* _EXERCISE DIRECTIONS_: Pull out every line of the material below that contains the string "News", matching uppercase and lowercase exactly.

[Records from a data collection]
━━━

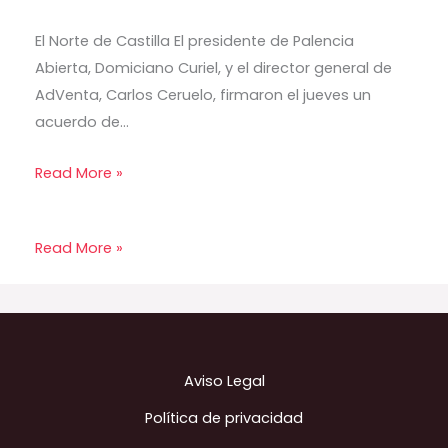
El Norte de Castilla El presidente de Palencia
Abierta, Domiciano Curiel, y el director general de
AdVenta, Carlos Ceruelo, firmaron el jueves un
acuerdo de…
Read More »
Read More »
Aviso Legal
Política de privacidad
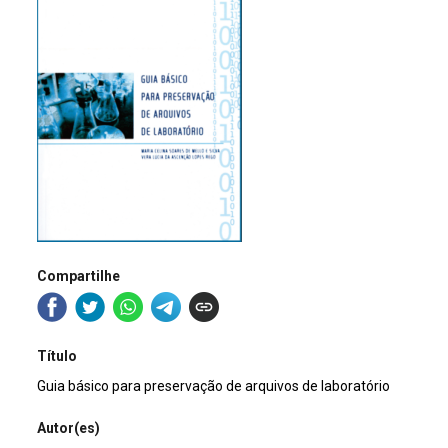
Compartilhe
Título
Guia básico para preservação de arquivos de laboratório
Autor(es)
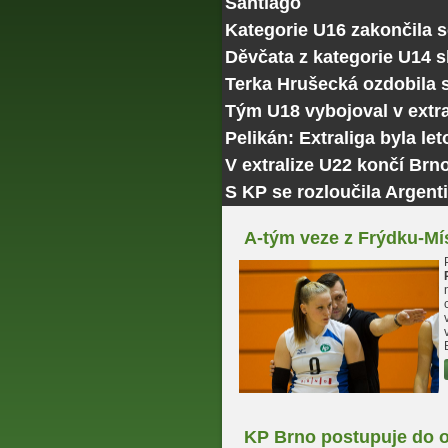
Santiago
Kategorie U16 zakončila 
Děvčata z kategorie U14 
Terka Hrušecká ozdobila
Tým U18 vybojoval v extra
Pelikán: Extraliga byla le
V extralize U22 končí Brn
S KP se rozloučila Argenti
A-tým veze z Frýdku-Mís
KP Brno postupuje do o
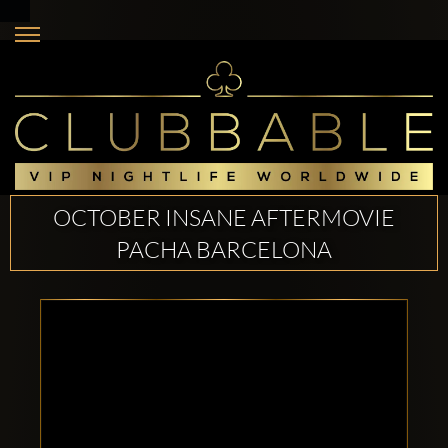
OCTOBER INSANE AFTERMOVIE
PACHA BARCELONA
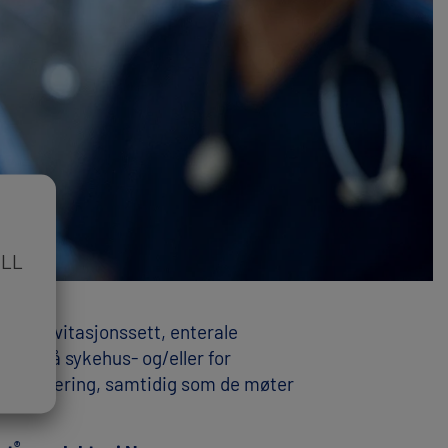
LL​
t, gravitasjonssett, enterale
gnet på sykehus- og/eller for
n av ernæring, samtidig som de møter
®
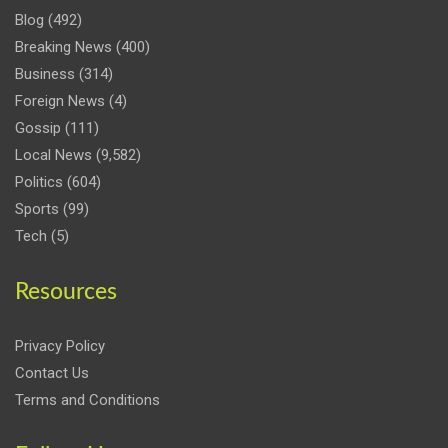
Blog
(492)
Breaking News
(400)
Business
(314)
Foreign News
(4)
Gossip
(111)
Local News
(9,582)
Politics
(604)
Sports
(99)
Tech
(5)
Resources
Privacy Policy
Contact Us
Terms and Conditions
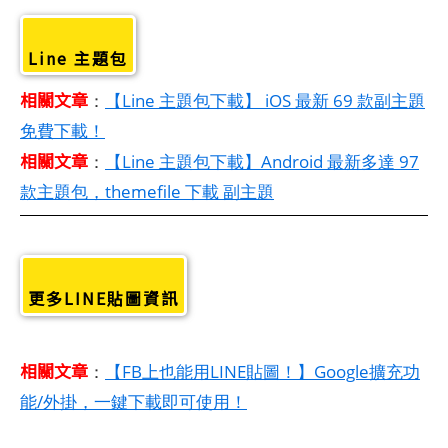
Line 主題包
相關文章
：
【Line 主題包下載】 iOS 最新 69 款副主題
免費下載！
相關文章
：
【Line 主題包下載】Android 最新多達 97
款主題包，themefile 下載 副主題
更多LINE貼圖資訊
相關文章
：
【FB上也能用LINE貼圖！】Google擴充功
能/外掛，一鍵下載即可使用！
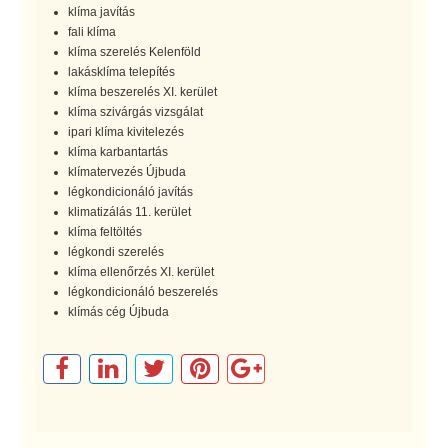
klíma javítás
fali klíma
klíma szerelés Kelenföld
lakásklíma telepítés
klíma beszerelés XI. kerület
klíma szivárgás vizsgálat
ipari klíma kivitelezés
klíma karbantartás
klímatervezés Újbuda
légkondicionáló javítás
klimatizálás 11. kerület
klíma feltöltés
légkondi szerelés
klíma ellenőrzés XI. kerület
légkondicionáló beszerelés
klímás cég Újbuda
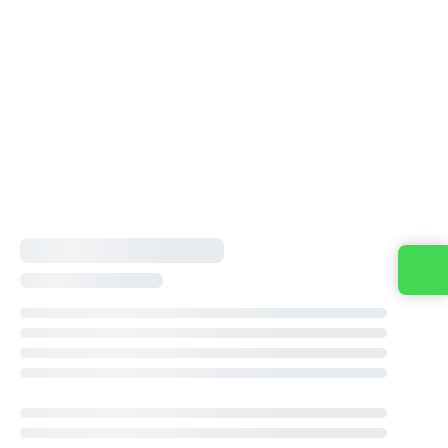
Contacta con nosotros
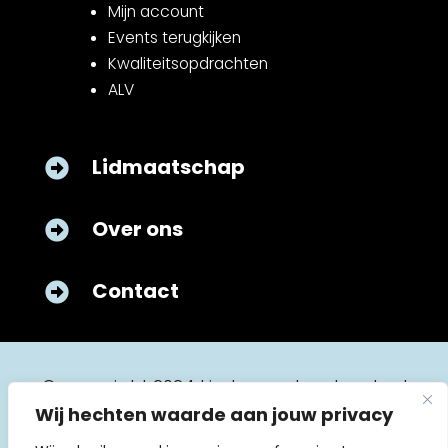
Mijn account
Events terugkijken
Kwaliteitsopdrachten
ALV
Lidmaatschap

Over ons

Contact

© copyright 2024 kinderverpleegkunde.nl
Wij hechten waarde aan jouw privacy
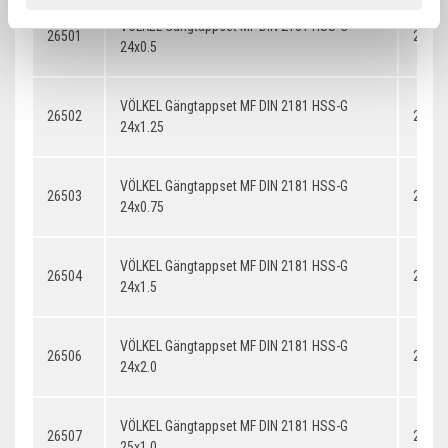
VÖLKEL Gängtappset MF DIN 2181 HSS-G
26501
24x0.
24x0.5
VÖLKEL Gängtappset MF DIN 2181 HSS-G
26502
24x1.
24x1.25
VÖLKEL Gängtappset MF DIN 2181 HSS-G
26503
24x0.
24x0.75
VÖLKEL Gängtappset MF DIN 2181 HSS-G
26504
24x1.
24x1.5
VÖLKEL Gängtappset MF DIN 2181 HSS-G
26506
24x2.
24x2.0
VÖLKEL Gängtappset MF DIN 2181 HSS-G
26507
25x1.
25x1.0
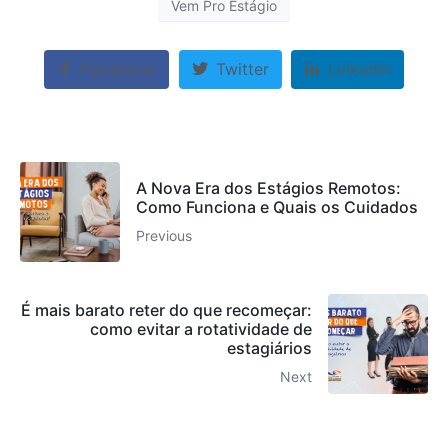
Vem Pro Estágio
Facebook
Twitter
LinkedIn
A Nova Era dos Estágios Remotos:
Como Funciona e Quais os Cuidados
Previous
É mais barato reter do que recomeçar:
como evitar a rotatividade de
estagiários
Next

━━━

* _EXERCISE RESPONSE_:
Breaking News
Foreign News
Local News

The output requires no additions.